January 15, 2009
With the city facing as much as a $140 million shortfall, Mayor Thomas Menino asked for Boston's unions to agree to a one-year wage freeze.
Menino said the move, expected to save $55 million, will enable him to "protect core services for residents and preserve jobs." The line was greeted with applause at Faneuil Hall, where he gave his annual State of the City speech.
"I know this will be hard on working families, but the way I see it, a one-year wage freeze beats core service reductions and painful layoffs," he said Tuesday night.
City councillors and state lawmakers who attended the speech said it was likely one of the harder ones the 15-year mayor has had to deliver, as economic forecasts have grown grimmer. Others said Menino should have outlined the problems more and offered more solutions.
Local aid could be cut up to 10 percent in the coming fiscal year and lawmakers debated this week whether to give Gov. Deval Patrick the authority to cut up to a $1 billion in the state's out-of-whack budget.
Menino also focused on more positive aspects of his administration, including the city's prevention of 450 foreclosures over the last two years.
Menino pointed to his Foreclosure Intervention Team, which bought 12 foreclosed units in the Hendry Street neighborhood.
"A year ago, in this four-block area in Dorchester, there were 16 foreclosed and abandoned properties," he said. "Today, there are three."
Menino also noted an 8 percent reduction in crime in 2008, and a cut in homicides the third year in a row. "We will improve on these gains in 2009, because protecting Boston's residents is my top priority," he said.
He touted the opening of new libraries in Grove Hall and Mattapan as well.

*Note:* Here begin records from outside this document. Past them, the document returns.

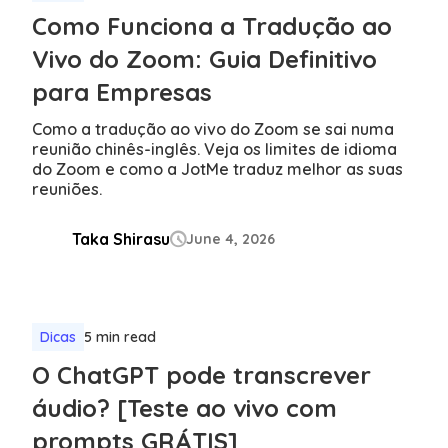
Como Funciona a Tradução ao
Vivo do Zoom: Guia Definitivo
para Empresas
Como a tradução ao vivo do Zoom se sai numa
reunião chinês-inglês. Veja os limites de idioma
do Zoom e como a JotMe traduz melhor as suas
reuniões.
Taka Shirasu
June 4, 2026

Dicas
5 min read
O ChatGPT pode transcrever
áudio? [Teste ao vivo com
prompts GRÁTIS]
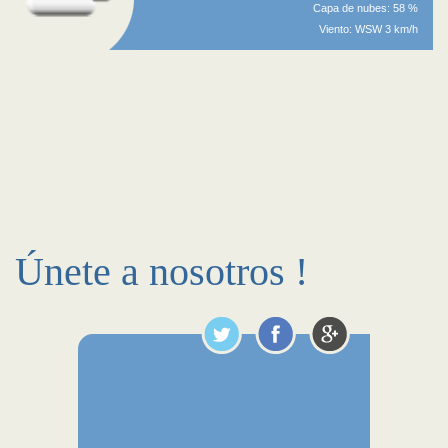
Capa de nubes: 58 %
Viento: WSW 3 km/h
Únete a nosotros !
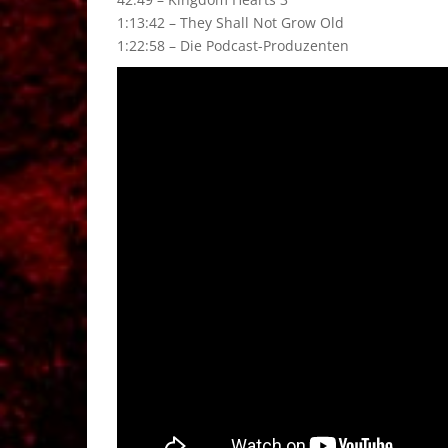
1:13:42 – They Shall Not Grow Old
1:22:58 – Die Podcast-Produzenten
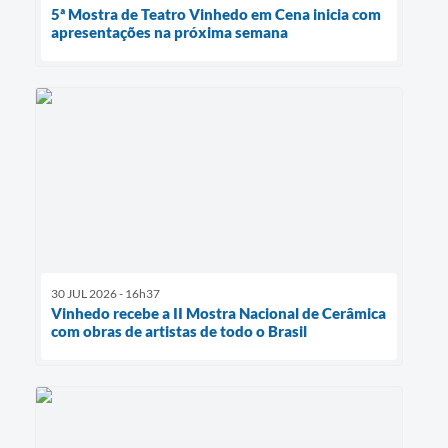
5ª Mostra de Teatro Vinhedo em Cena inicia com
apresentações na próxima semana
30 JUL 2026 - 16h37
Vinhedo recebe a II Mostra Nacional de Cerâmica
com obras de artistas de todo o Brasil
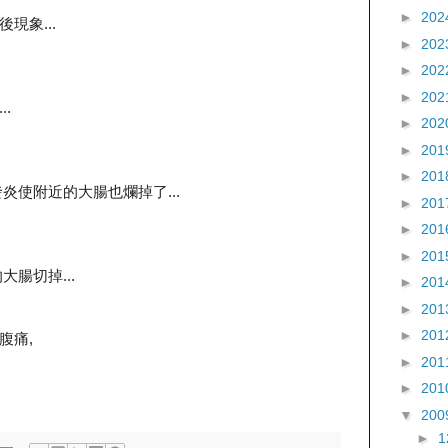
►
202
現象...
►
202
►
202
►
202
.
►
202
►
201
►
201
炎使附近的大腸也爛掉了...
►
201
►
201
►
201
腸切掉...
►
201
►
201
►
201
腹痛,
►
201
►
201
▼
200
►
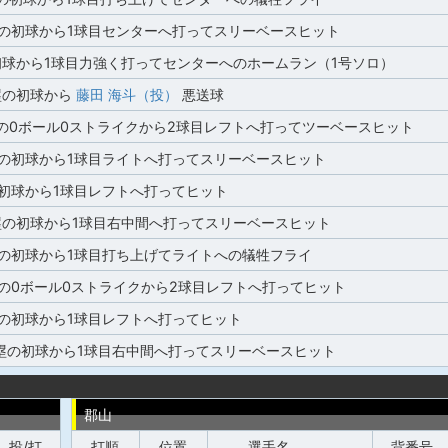
塁の初球から1球目センターへ打ってスリーベースヒット
初球から1球目力強く打ってセンターへのホームラン（1号ソロ）
塁の初球から
藤田 海斗（投）
悪送球
塁の0ボール0ストライクから2球目レフトへ打ってツーベースヒット
塁の初球から1球目ライトへ打ってスリーベースヒット
の初球から1球目レフトへ打ってヒット
塁の初球から1球目右中間へ打ってスリーベースヒット
塁の初球から1球目打ち上げてライトへの犠牲フライ
塁の0ボール0ストライクから2球目レフトへ打ってヒット
塁の初球から1球目レフトへ打ってヒット
2塁の初球から1球目右中間へ打ってスリーベースヒット
郡山
投/打
打順
位置
選手名
背番号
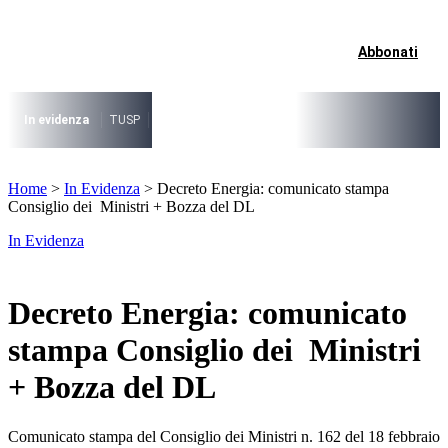
Vai
al
contenuto
Abbonati
I più cercati
Lorem ipsum dolor sit amet consectetur
Lorem ipsum dolor sit amet consectetur
In evidenza
TUSP
Decreto Riordino
Organizzazione SPL e società pub
I più cercati
Home
>
In Evidenza
>
Decreto Energia: comunicato stampa
Lorem ipsum dolor sit amet consectetur
Consiglio dei Ministri + Bozza del DL
Lorem ipsum dolor sit amet consectetur
In Evidenza
Decreto Energia: comunicato
stampa Consiglio dei Ministri
+ Bozza del DL
Comunicato stampa del Consiglio dei Ministri n. 162 del 18 febbraio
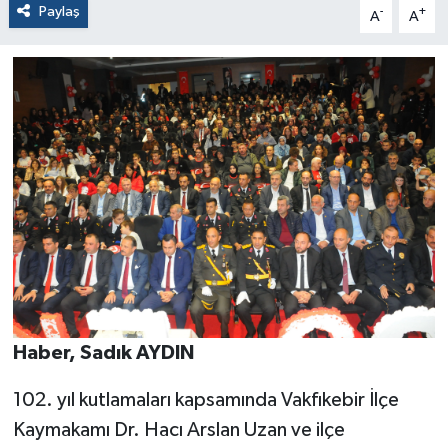
Paylaş
-
+
A
A
Haber, Sadık AYDIN
102. yıl kutlamaları kapsamında Vakfıkebir İlçe
Kaymakamı Dr. Hacı Arslan Uzan ve ilçe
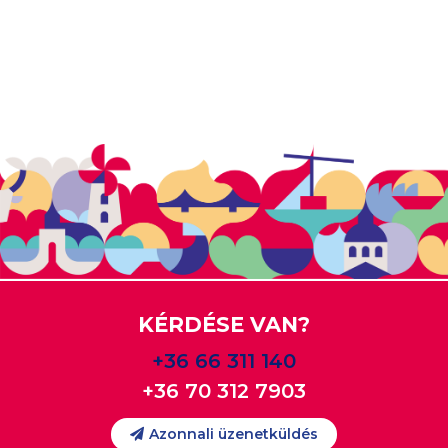
KÉRDÉSE VAN?
+36 66 311 140
+36 70 312 7903
Azonnali üzenetküldés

Menino did not announce whether he was running for another term. But City Hall watchers pointed to a line at the end of the speech, in which Menino said he would "continue to work tirelessly to move our city forward this year and in the years ahead."
"It was clear he's running for re-election," said Councilllor At-Large John Connolly. "That's as official an announcement as you're going to get."
"Sure sounded like it to me," added Councillor Maureen Feeney.
For his part, Menino, when asked about the speech, said, "I just did my job tonight."
Two potential mayoral contenders sat in the front row - At-Large Councillors Michael Flaherty and Sam Yoon.
Flaherty hit Menino on not pressuring the city's colleges and universities, which sit on tax-exempt property, to pay property taxes.
He also expressed wariness over the proposal to freeze union wages.
"We're asking them to put the brakes on their own individual households," he said.
Yoon called for longer-term planning in the budget. "We wouldn't expect a family to live paycheck to paycheck," and the city should not be working from "budget to budget," he said.
State Rep. Marty Walsh, a top union backer, called the wage freeze "interesting, as long as you can guarantee no layoffs."
Sam Tyler, head of the Boston Municipal Research Bureau, a watchdog group, noted that the wage freeze would only save $55 million. "Clearly, that's not enough," he said, predicting reductions in employee levels. Seventy-five percent of the city's $2 billion budget is tied to employee costs, he said.
Speaking with reporters afterwards, Menino said he couldn't promise the freeze would prevent layoffs. "It will reduce the impact" of the deficit, he said.
Feeney said the speech was "really a call to arms for all of us to maintain city services."
"I think we have to get everyone to the table and look at these numbers," she said of the wage freeze. Collective bargaining agreements are "sacrosanct," she said, and any wage freeze will likely have to be made up in future budgets.
Newly-elected City Council President Michael Ross said the speech hit the "right chord," and added that the wage freeze was a "good idea worthy of consideration."
"I think it was a somber speech," he said.
Menino was introduced by Moriah Smith, a high school senior from Dorchester and a student representative on the Boston School Committee.
Smith noted the budget problems facing the city and the school system, highlighted by protesting students outside the hall.
"Can we resolve it? Yes, we can," she said, borrowing from President-Elect Barack Obama's campaign slogan.